Detected change data:
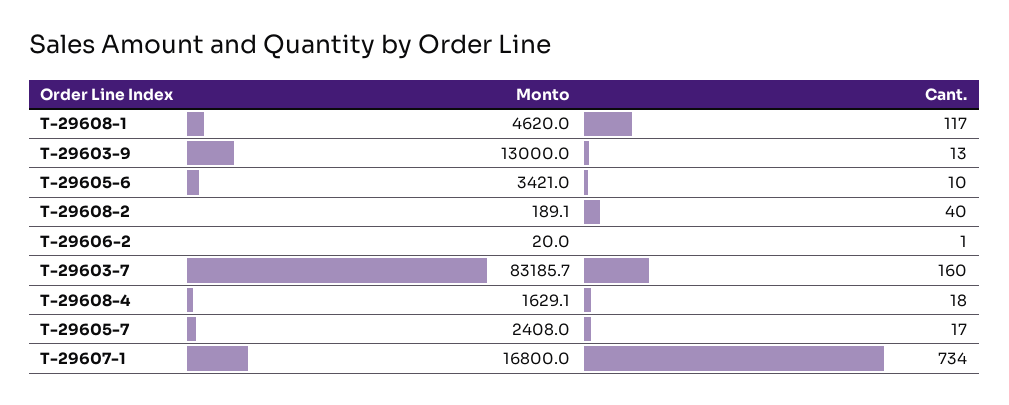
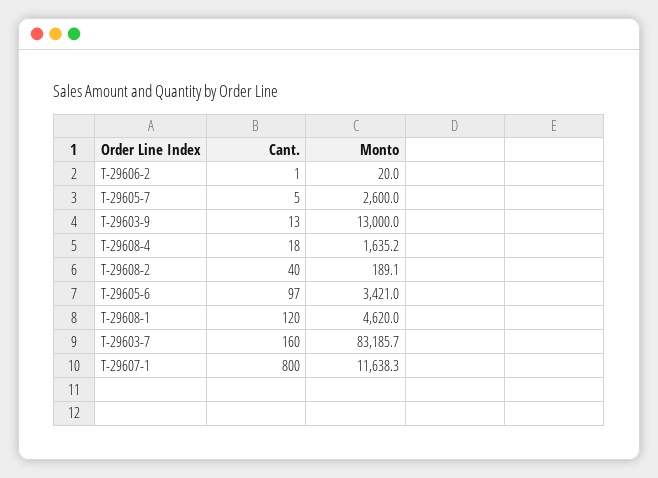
  {
    "Monto": {
      "T-29608-1": 4620,
      "T-29603-9": 13000,
      "T-29605-6": 3421,
      "T-29608-2": 189.1,
      "T-29606-2": 20,
      "T-29603-7": 83185.7,
-     "T-29608-4": 1629.1,
+     "T-29608-4": 1635.2,
-     "T-29605-7": 2408,
+     "T-29605-7": 2600,
-     "T-29607-1": 16800
+     "T-29607-1": 11638.3
    },
    "Cant.": {
-     "T-29608-1": 117,
+     "T-29608-1": 120,
      "T-29603-9": 13,
-     "T-29605-6": 10,
+     "T-29605-6": 97,
      "T-29608-2": 40,
      "T-29606-2": 1,
      "T-29603-7": 160,
      "T-29608-4": 18,
-     "T-29605-7": 17,
+     "T-29605-7": 5,
-     "T-29607-1": 734
+     "T-29607-1": 800
    }
  }

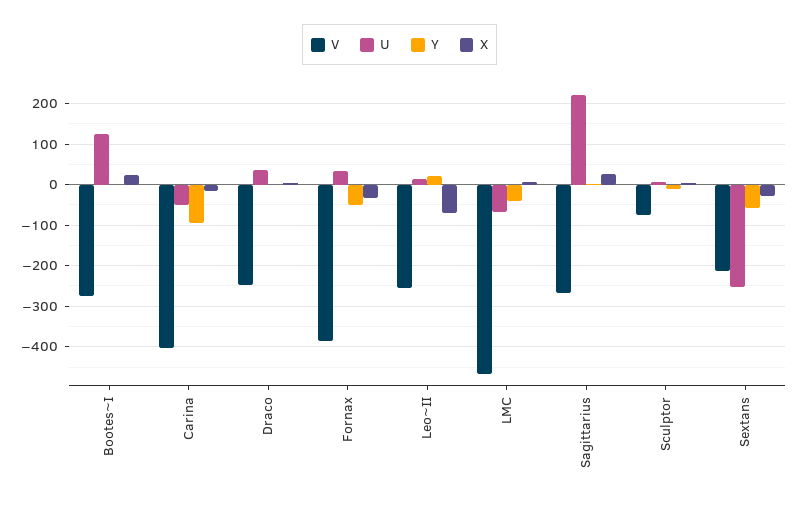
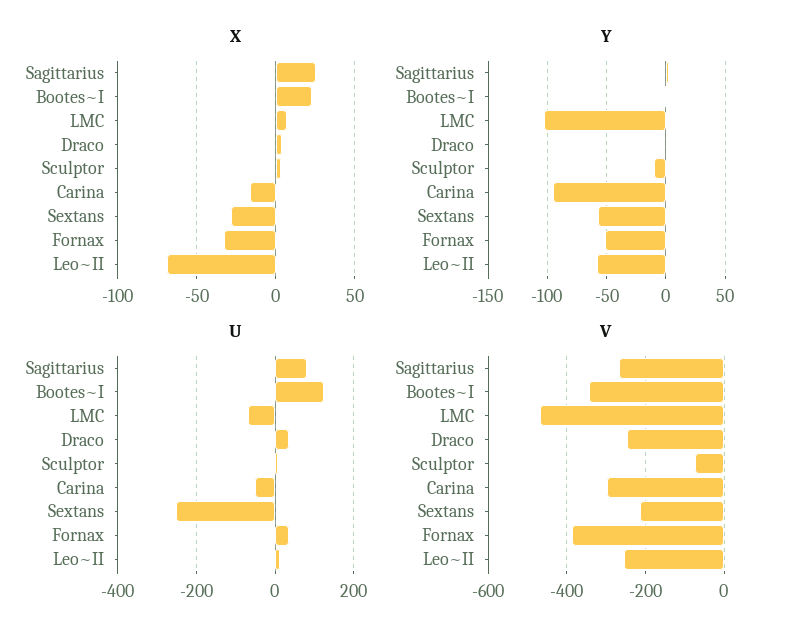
  {
    "V": {
-     "Bootes~I": -280,
+     "Bootes~I": -340,
-     "Carina": -400,
+     "Carina": -300,
      "Draco": -240,
      "Fornax": -380,
      "Leo~II": -260,
      "LMC": -460,
      "Sagittarius": -260,
      "Sculptor": -80,
      "Sextans": -220
    },
    "U": {
      "Bootes~I": 120,
      "Carina": -60,
      "Draco": 40,
      "Fornax": 40,
      "Leo~II": 20,
      "LMC": -60,
-     "Sagittarius": 220,
+     "Sagittarius": 80,
      "Sculptor": 0,
      "Sextans": -260
    },
    "Y": {
      "Bootes~I": 0,
      "Carina": -100,
      "Draco": 0,
      "Fornax": -50,
-     "Leo~II": 20,
+     "Leo~II": -60,
-     "LMC": -40,
+     "LMC": -100,
      "Sagittarius": 0,
      "Sculptor": -10,
      "Sextans": -60
    },
    "X": {
      "Bootes~I": 25,
      "Carina": -15,
      "Draco": 5,
      "Fornax": -35,
      "Leo~II": -70,
      "LMC": 5,
      "Sagittarius": 25,
      "Sculptor": 5,
      "Sextans": -30
    }
  }

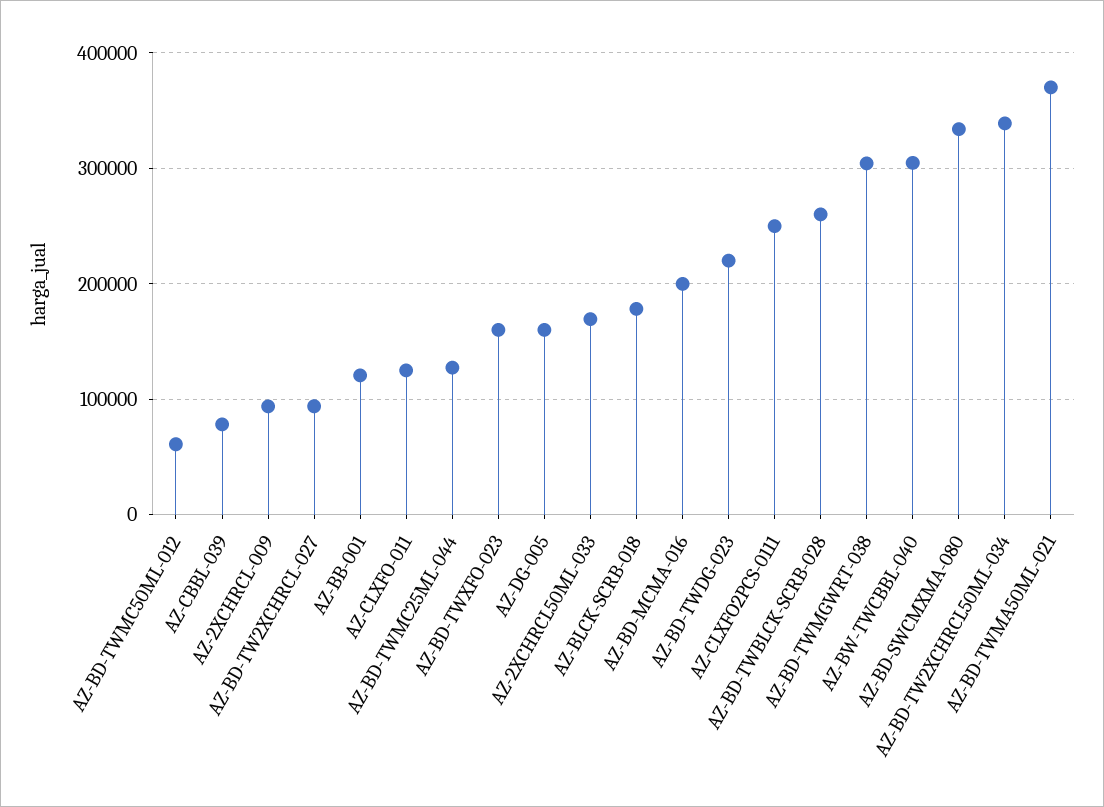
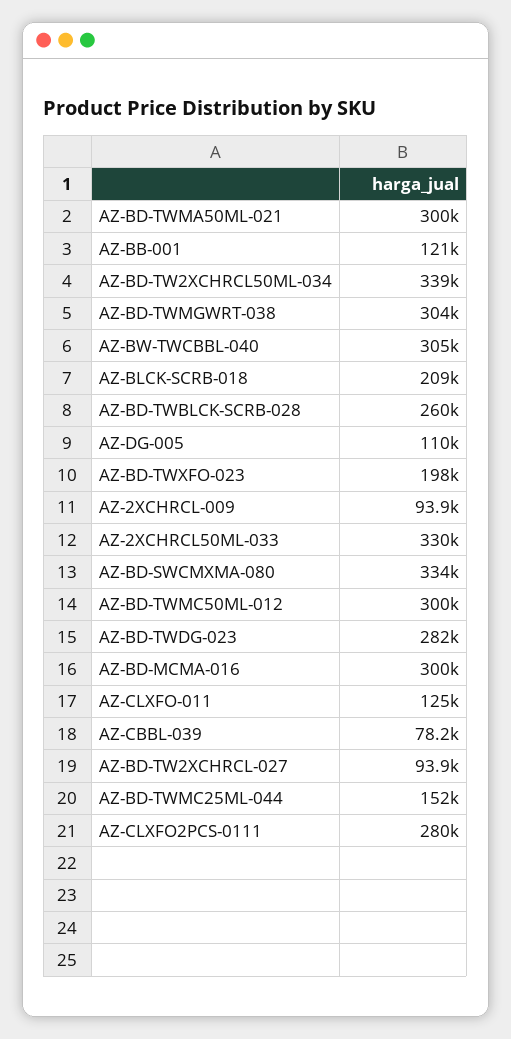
  {
-   "AZ-BD-TWMC50ML-012": 60000,
+   "AZ-BD-TWMC50ML-012": 300000,
    "AZ-CBBL-039": 78200,
    "AZ-2XCHRCL-009": 93900,
    "AZ-BD-TW2XCHRCL-027": 93900,
    "AZ-BB-001": 121000,
    "AZ-CLXFO-011": 125000,
-   "AZ-BD-TWMC25ML-044": 130000,
+   "AZ-BD-TWMC25ML-044": 152000,
-   "AZ-BD-TWXFO-023": 160000,
+   "AZ-BD-TWXFO-023": 198000,
-   "AZ-DG-005": 160000,
+   "AZ-DG-005": 110000,
-   "AZ-2XCHRCL50ML-033": 170000,
+   "AZ-2XCHRCL50ML-033": 330000,
-   "AZ-BLCK-SCRB-018": 180000,
+   "AZ-BLCK-SCRB-018": 209000,
-   "AZ-BD-MCMA-016": 200000,
+   "AZ-BD-MCMA-016": 300000,
-   "AZ-BD-TWDG-023": 220000,
+   "AZ-BD-TWDG-023": 282000,
-   "AZ-CLXFO2PCS-0111": 250000,
+   "AZ-CLXFO2PCS-0111": 280000,
    "AZ-BD-TWBLCK-SCRB-028": 260000,
    "AZ-BD-TWMGWRT-038": 304000,
    "AZ-BW-TWCBBL-040": 305000,
    "AZ-BD-SWCMXMA-080": 334000,
    "AZ-BD-TW2XCHRCL50ML-034": 339000,
-   "AZ-BD-TWMA50ML-021": 370000
+   "AZ-BD-TWMA50ML-021": 300000
  }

__TASK INSTRUCTIONS__
The answer should hold every entry exactly as given and no pictures at all.

__THE ANSWER__
  {
    "Monto": {
      "T-29608-1": 4620,
      "T-29603-9": 13000,
      "T-29605-6": 3421,
      "T-29608-2": 189.1,
      "T-29606-2": 20,
      "T-29603-7": 83185.7,
-     "T-29608-4": 1629.1,
+     "T-29608-4": 1635.2,
-     "T-29605-7": 2408,
+     "T-29605-7": 2600,
-     "T-29607-1": 16800
+     "T-29607-1": 11638.3
    },
    "Cant.": {
-     "T-29608-1": 117,
+     "T-29608-1": 120,
      "T-29603-9": 13,
-     "T-29605-6": 10,
+     "T-29605-6": 97,
      "T-29608-2": 40,
      "T-29606-2": 1,
      "T-29603-7": 160,
      "T-29608-4": 18,
-     "T-29605-7": 17,
+     "T-29605-7": 5,
-     "T-29607-1": 734
+     "T-29607-1": 800
    }
  }

  {
    "V": {
-     "Bootes~I": -280,
+     "Bootes~I": -340,
-     "Carina": -400,
+     "Carina": -300,
      "Draco": -240,
      "Fornax": -380,
      "Leo~II": -260,
      "LMC": -460,
      "Sagittarius": -260,
      "Sculptor": -80,
      "Sextans": -220
    },
    "U": {
      "Bootes~I": 120,
      "Carina": -60,
      "Draco": 40,
      "Fornax": 40,
      "Leo~II": 20,
      "LMC": -60,
-     "Sagittarius": 220,
+     "Sagittarius": 80,
      "Sculptor": 0,
      "Sextans": -260
    },
    "Y": {
      "Bootes~I": 0,
      "Carina": -100,
      "Draco": 0,
      "Fornax": -50,
-     "Leo~II": 20,
+     "Leo~II": -60,
-     "LMC": -40,
+     "LMC": -100,
      "Sagittarius": 0,
      "Sculptor": -10,
      "Sextans": -60
    },
    "X": {
      "Bootes~I": 25,
      "Carina": -15,
      "Draco": 5,
      "Fornax": -35,
      "Leo~II": -70,
      "LMC": 5,
      "Sagittarius": 25,
      "Sculptor": 5,
      "Sextans": -30
    }
  }

  {
-   "AZ-BD-TWMC50ML-012": 60000,
+   "AZ-BD-TWMC50ML-012": 300000,
    "AZ-CBBL-039": 78200,
    "AZ-2XCHRCL-009": 93900,
    "AZ-BD-TW2XCHRCL-027": 93900,
    "AZ-BB-001": 121000,
    "AZ-CLXFO-011": 125000,
-   "AZ-BD-TWMC25ML-044": 130000,
+   "AZ-BD-TWMC25ML-044": 152000,
-   "AZ-BD-TWXFO-023": 160000,
+   "AZ-BD-TWXFO-023": 198000,
-   "AZ-DG-005": 160000,
+   "AZ-DG-005": 110000,
-   "AZ-2XCHRCL50ML-033": 170000,
+   "AZ-2XCHRCL50ML-033": 330000,
-   "AZ-BLCK-SCRB-018": 180000,
+   "AZ-BLCK-SCRB-018": 209000,
-   "AZ-BD-MCMA-016": 200000,
+   "AZ-BD-MCMA-016": 300000,
-   "AZ-BD-TWDG-023": 220000,
+   "AZ-BD-TWDG-023": 282000,
-   "AZ-CLXFO2PCS-0111": 250000,
+   "AZ-CLXFO2PCS-0111": 280000,
    "AZ-BD-TWBLCK-SCRB-028": 260000,
    "AZ-BD-TWMGWRT-038": 304000,
    "AZ-BW-TWCBBL-040": 305000,
    "AZ-BD-SWCMXMA-080": 334000,
    "AZ-BD-TW2XCHRCL50ML-034": 339000,
-   "AZ-BD-TWMA50ML-021": 370000
+   "AZ-BD-TWMA50ML-021": 300000
  }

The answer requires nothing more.